BEGIN Reading passage

Notice that foo bar baz is passed as a single argument.

linux-debug-tools

Debugging the kernel

Now let’s move to debugging the linux kernel. We will do this by using gdb to open a debugging remote session. qemu is already setup with a gdb server if you launch the vm by ./startvm.sh.

The -s flag when passed to qemu will open a gdb server session at 1234 port.

I have tracked down where the shebang implementation is by ripgrepping "#!":

cd linux
rg '"#!"'

And I have found load_script function inside linux/fs/binfmt_script.c, so will be setting a breakpoint inside this function.

On 2 terminal panes:

  1. run linux kernel
./startvm.sh
  1. Open gdb session
(gdb) break load_script
(gdb) target remote :1234

linux-gdb

Take your time to understand why everything after the interpreter is considered a single argument.

Modifying the kernel

I have wrote a patch that modifies the shebang implementation to separate arguments by whitespace.

diff --git i/fs/binfmt_script.c w/fs/binfmt_script.c
index 637daf6e4..ba71b8e35 100644
--- i/fs/binfmt_script.c
+++ w/fs/binfmt_script.c
@@ -30,6 +30,42 @@ static inline const char *next_terminator(const char *first, const char *last)
 			return first;
 	return NULL;
 }
+static inline char *strtok_r(char *text, const char *delimitors,
+			     char **save_this)
+{
+	if (save_this == NULL) {
+		return NULL;
+	}
+
+	if (text != NULL) {
+		/* New text. */
+		for (int i = 0; text[i] != '\0'; ++i) {
+			for (char *d = (char *)delimitors; *d != '\0'; d++) {
+				if (text[i] == *d) {
+					text[i] = '\0';
+					*save_this = &text[i + 1];
+					return text;
+				}
+			}
+		}
+	} else if ((save_this != NULL) && (*save_this != NULL)) {
+		/* Old text. */
+		char *start = *save_this;
+		for (int i = 0; (*save_this)[i] != '\0'; ++i) {
+			for (char *d = (char *)delimitors; *d != '\0'; ++d) {
+				if ((*save_this)[i] == *d) {
+					(*save_this)[i] = '\0';
+					*save_this = &((*save_this)[i + 1]);
+					return start;
+				}
+			}
+		}
+		*save_this = NULL;
+		save_this = NULL;
+		return start;
+	}
+	return NULL;
+}
 
 static int load_script(struct linux_binprm *bprm)

END Reading passage

§ Tasks and exercises
a – Rewrite the listing from its first line up to and including the line with "Communications scientifiques", putting "Calendrier commun" in place of "Agenda commun" and keeping everything else the same. Omit the pictures.
b – Continue the text on patching the kernel's shebang handling from the point where it stops.

BEGIN Records to process

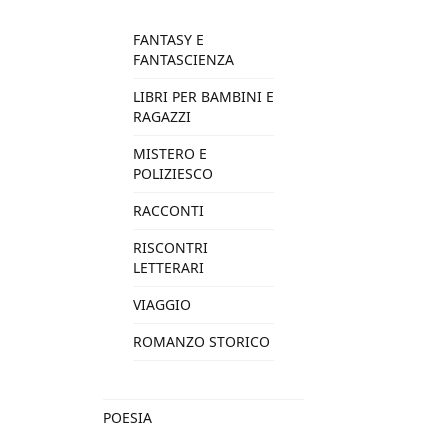
FANTASY E
FANTASCIENZA
LIBRI PER BAMBINI E
RAGAZZI
MISTERO E
POLIZIESCO
RACCONTI
RISCONTRI
LETTERARI
VIAGGIO
ROMANZO STORICO
POESIA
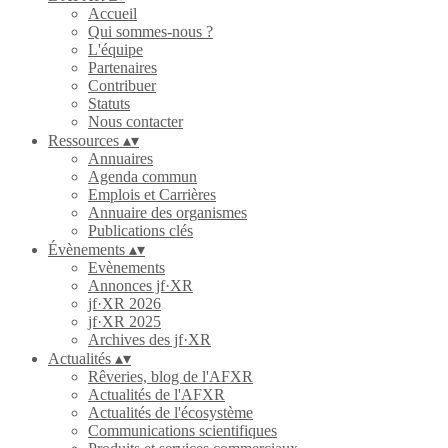
Accueil
Qui sommes-nous ?
L'équipe
Partenaires
Contribuer
Statuts
Nous contacter
Ressources
▴
▾
Annuaires
Agenda commun
Emplois et Carrières
Annuaire des organismes
Publications clés
Évènements
▴
▾
Evènements
Annonces jf·XR
jf·XR 2026
jf·XR 2025
Archives des jf·XR
Actualités
▴
▾
Rêveries, blog de l'AFXR
Actualités de l'AFXR
Actualités de l'écosystème
Communications scientifiques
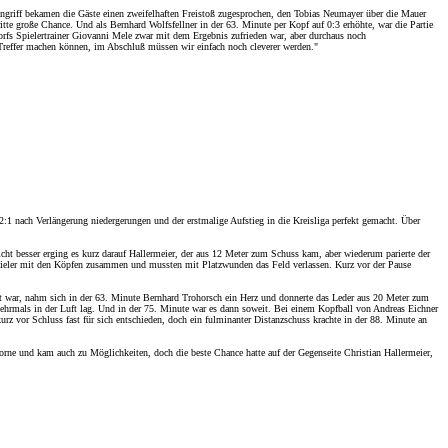
ngriff bekamen die Gäste einen zweifelhaften Freistoß zugesprochen, den Tobias Neumayer über die Mauer
itte große Chance. Und als Bernhard Wolfsfellner in der 63. Minute per Kopf auf 0:3 erhöhte, war die Partie
orfs Spielertrainer Giovanni Mele zwar mit dem Ergebnis zufrieden war, aber durchaus noch
 Treffer machen können, im Abschluß müssen wir einfach noch cleverer werden."
 nach Verlängerung niedergerungen und der erstmalige Aufstieg in die Kreisliga perfekt gemacht. Über
Nicht besser erging es kurz darauf Hallermeier, der aus 12 Meter zum Schuss kam, aber wiederum parierte der
enspieler mit den Köpfen zusammen und mussten mit Platzwunden das Feld verlassen. Kurz vor der Pause
ert war, nahm sich in der 63. Minute Bernhard Trohorsch ein Herz und donnerte das Leder aus 20 Meter zum
 mehrmals in der Luft lag. Und in der 75. Minute war es dann soweit. Bei einem Kopfball von Andreas Eichner
z vor Schluss fast für sich entschieden, doch ein fulminanter Distanzschuss krachte in der 88. Minute an
orne und kam auch zu Möglichkeiten, doch die beste Chance hatte auf der Gegenseite Christian Hallermeier,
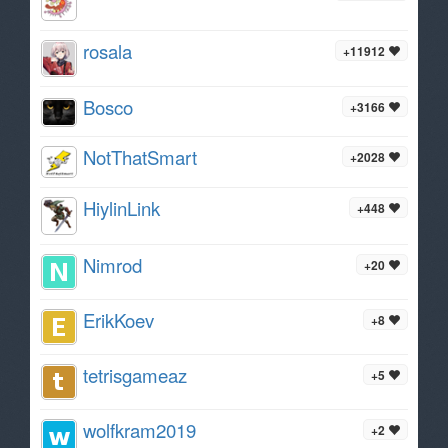
rosala
+11912
Bosco
+3166
NotThatSmart
+2028
HiylinLink
+448
Nimrod
+20
ErikKoev
+8
tetrisgameaz
+5
wolfkram2019
+2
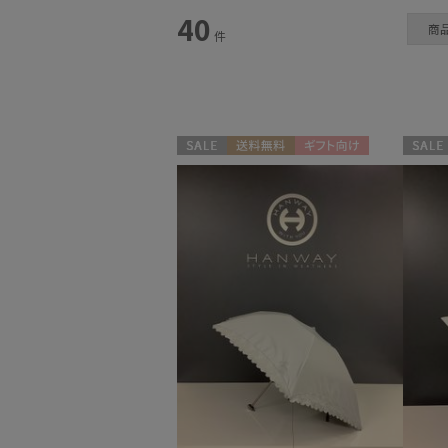
スタイル
40
商
件
カテゴリー
雨傘
(10)
日傘
(26)
セール
送料無料
ギフト向け
セール
WOMEN
WOME
レインアイテム
(2)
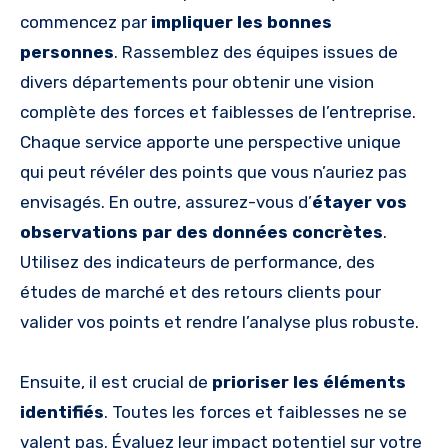
commencez par
impliquer les bonnes
personnes
. Rassemblez des équipes issues de
divers départements pour obtenir une vision
complète des forces et faiblesses de l’entreprise.
Chaque service apporte une perspective unique
qui peut révéler des points que vous n’auriez pas
envisagés. En outre, assurez-vous d’
étayer vos
observations par des données concrètes
.
Utilisez des indicateurs de performance, des
études de marché et des retours clients pour
valider vos points et rendre l’analyse plus robuste.
Ensuite, il est crucial de
prioriser les éléments
identifiés
. Toutes les forces et faiblesses ne se
valent pas. Évaluez leur impact potentiel sur votre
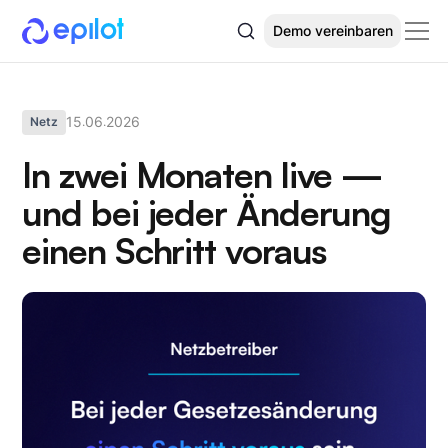
Demo vereinbaren
15
06
2026
Netz
.
.
In zwei Monaten live —
und bei jeder Änderung
einen Schritt voraus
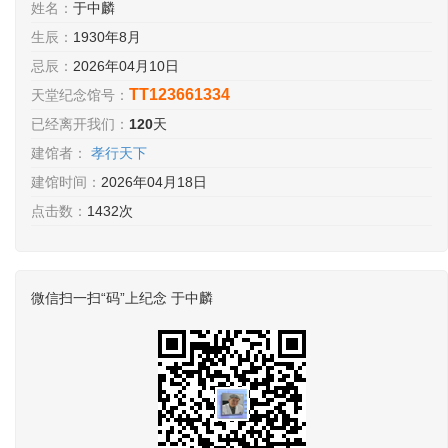
姓名：
于中麟
生辰：
1930年8月
忌辰：
2026年04月10日
TT123661334
天堂纪念馆号：
已经离开我们：
120
天
建馆者：
孝行天下
建馆时间：
2026年04月18日
点击数：
1432次
微信扫一扫“码”上纪念 于中麟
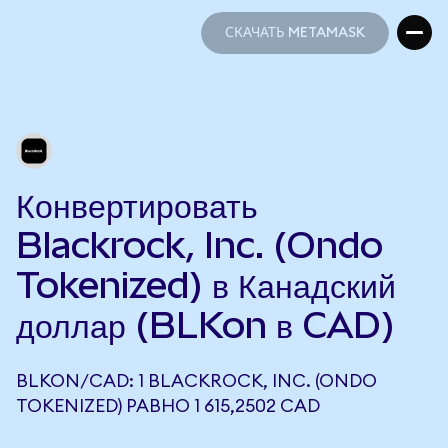
СКАЧАТЬ METAMASK
СКАЧАТЬ METAMASK
Конвертировать
Blackrock, Inc. (Ondo
Tokenized) в Канадский
доллар (BLKon в CAD)
BLKON/CAD: 1 BLACKROCK, INC. (ONDO
TOKENIZED) РАВНО 1 615,2502 CAD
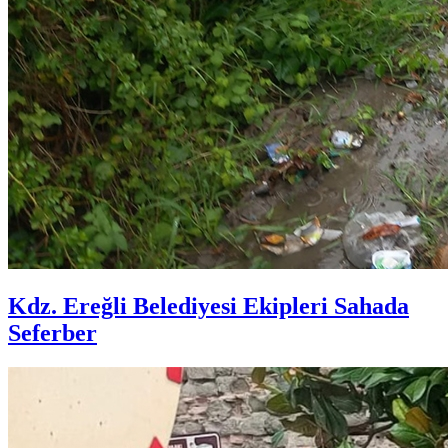
Kdz. Ereğli Belediyesi Ekipleri Sahada
Seferber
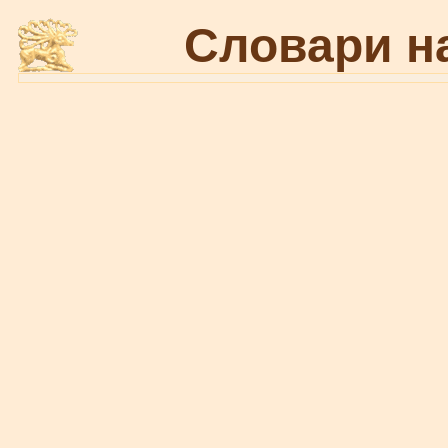
Словари н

END Records to process

§ Answer list
a –
FANTASY E
FANTASCIENZA
LIBRI PER BAMBINI E
RAGAZZI
MISTERO E
POLIZIESCO
RACCONTI
RISCONTRI
LETTERARI
VIAGGIO
ROMANZO STORICO
POESIA
Accueil
Qui sommes-nous ?
L'équipe
Partenaires
Contribuer
Statuts
Nous contacter
Ressources
▴
▾
Annuaires
Calendrier commun
Emplois et Carrières
Annuaire des organismes
Publications clés
Évènements
▴
▾
Evènements
Annonces jf·XR
jf·XR 2026
jf·XR 2025
Archives des jf·XR
Actualités
▴
▾
Rêveries, blog de l'AFXR
Actualités de l'AFXR
Actualités de l'écosystème
Communications scientifiques

b –
 {
@@ -113,10 +149,40 @@ static int load_script(struct linux_binprm *bprm)
 	*((char *)i_end) = '\0';
 	if (i_arg) {
 		*((char *)i_sep) = '\0';
+
+#define SHEBANG_SEPARATE_ARGS 1
+
+#if SHEBANG_SEPARATE_ARGS
+
+#define MAX_ARGS 64
+
+		char *save_ptr = NULL;
+		char *args[MAX_ARGS] = { 0 };
+		size_t argsSize = 0;
+
+		for (char *arg = strtok_r((char *)i_arg, " ", &save_ptr);
+		     arg != NULL; arg = strtok_r(NULL, " ", &save_ptr)) {
+			args[argsSize++] = arg;
+
+			if (argsSize >= MAX_ARGS)
+				break;
+		}
+
+		/*
+		 * Copy args to argv in reverse order
+		 */
+		for (char **arg = &args[argsSize - 1]; arg >= args; arg--) {
+			retval = copy_string_kernel(*arg, bprm);
+			if (retval < 0)
+				return retval;
+			bprm->argc++;
+		}
+#else
 		retval = copy_string_kernel(i_arg, bprm);
 		if (retval < 0)
 			return retval;
 		bprm->argc++;
+#endif
 	}
 	retval = copy_string_kernel(i_name, bprm);
 	if (retval)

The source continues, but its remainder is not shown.